UK is the first country to allow babies using DNA from 3 people
LONDON — The House of Lords has passed the use of controversial techniques to create babies from the DNA of three people.
Peers, or members of the House of Lords, passed the motion Tuesday evening without a vote after defeating an amendment that would have derailed it. Earlier this month, the House of Commons voted for the proposals with a majority of 254 votes.
With peers backing the regulations, the UK becomes the first country in the world to enable such a practice. Human trials could take place starting in October of this year, and the first three-person babies could be born by the fall of 2016.
Health experts have argued that three-person IVF could eliminate defects in the mitochondria that can result in diseases such as muscular dystrophy, heart, kidney and liver failure. Others, however, think it crosses a boundary and have warned against tampering with DNA.
Mitochondria are the tiny, biological “power stations” that give the body energy. They are passed from a mother, through the egg, to her child.
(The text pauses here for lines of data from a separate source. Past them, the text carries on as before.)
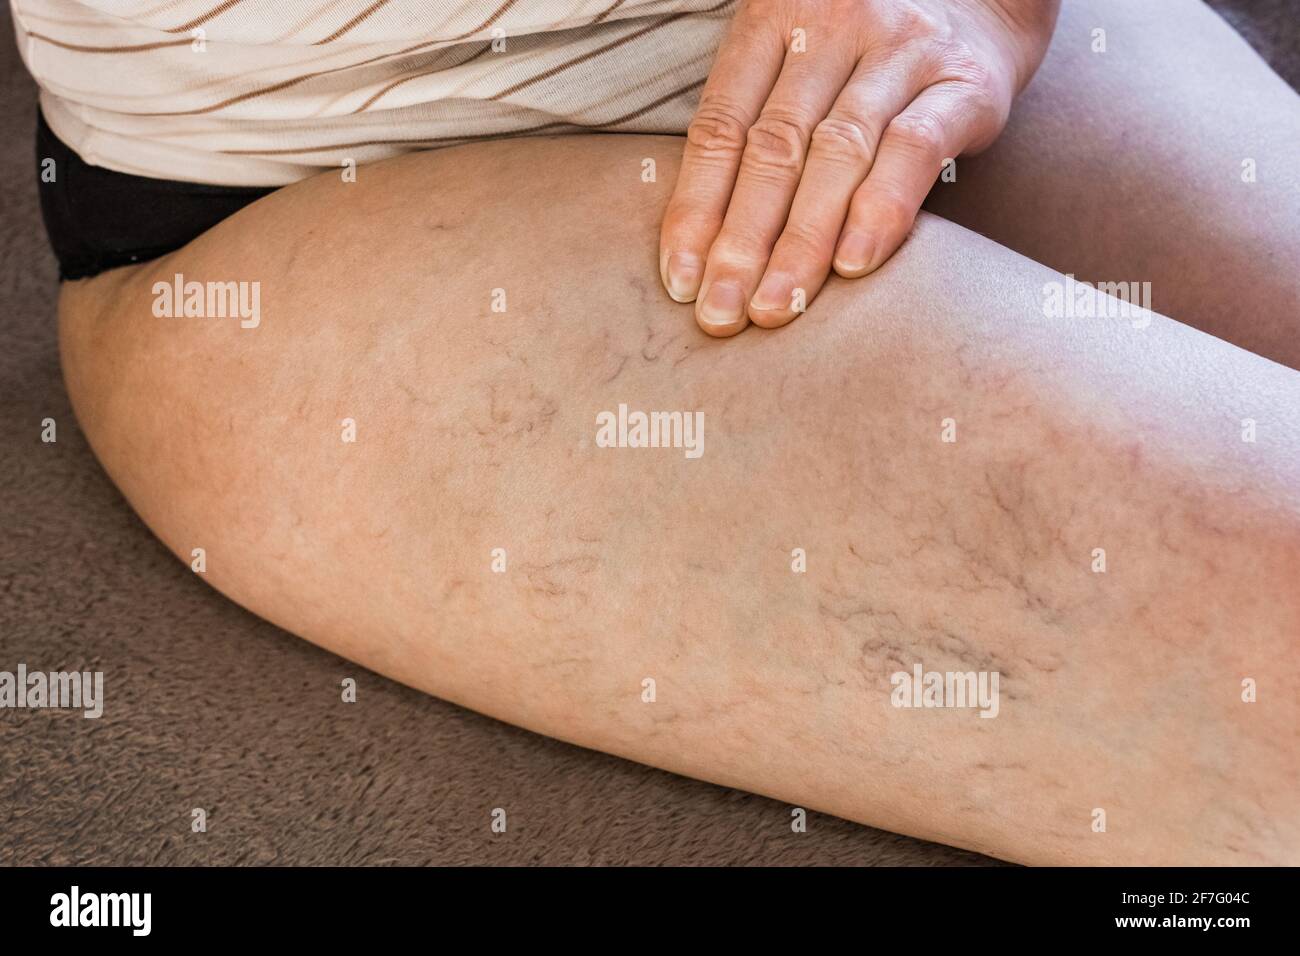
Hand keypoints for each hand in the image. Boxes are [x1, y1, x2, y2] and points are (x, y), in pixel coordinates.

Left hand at [659, 0, 1059, 335]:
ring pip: (837, 154)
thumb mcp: (799, 63)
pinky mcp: (963, 82)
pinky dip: (880, 208)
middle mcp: (833, 25)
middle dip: (741, 243)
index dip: (695, 210)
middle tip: (721, 313)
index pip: (720, 127)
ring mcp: (900, 50)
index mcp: (773, 20)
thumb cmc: (867, 54)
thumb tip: (701, 243)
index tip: (680, 282)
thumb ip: (755, 125)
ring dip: (801, 242)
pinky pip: (914, 149)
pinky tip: (853, 263)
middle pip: (773, 148)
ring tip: (778, 305)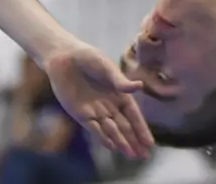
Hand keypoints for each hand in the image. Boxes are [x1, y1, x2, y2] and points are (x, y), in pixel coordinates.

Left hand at [43, 45, 153, 160]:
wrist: (65, 58)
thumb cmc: (89, 58)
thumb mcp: (106, 67)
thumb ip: (120, 81)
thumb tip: (139, 87)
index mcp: (119, 93)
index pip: (134, 115)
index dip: (142, 129)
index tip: (150, 143)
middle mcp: (109, 105)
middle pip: (125, 127)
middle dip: (135, 141)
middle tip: (144, 156)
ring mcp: (95, 111)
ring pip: (111, 131)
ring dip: (121, 142)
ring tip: (131, 155)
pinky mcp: (80, 114)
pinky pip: (94, 129)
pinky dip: (103, 138)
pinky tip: (113, 146)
The techniques would likely only be used in about a dozen British women every year who have faulty mitochondria, the energy-producing structures outside a cell’s nucleus. To fix that, scientists remove the nucleus DNA from the egg of a prospective mother and insert it into a donor egg from which the nucleus DNA has been removed. This can be done either before or after fertilization.
The resulting embryo would end up with the nucleus DNA from its parents but the mitochondrial DNA from the donor. Scientists say the DNA from the donor egg amounts to less than 1% of the resulting embryo’s genes.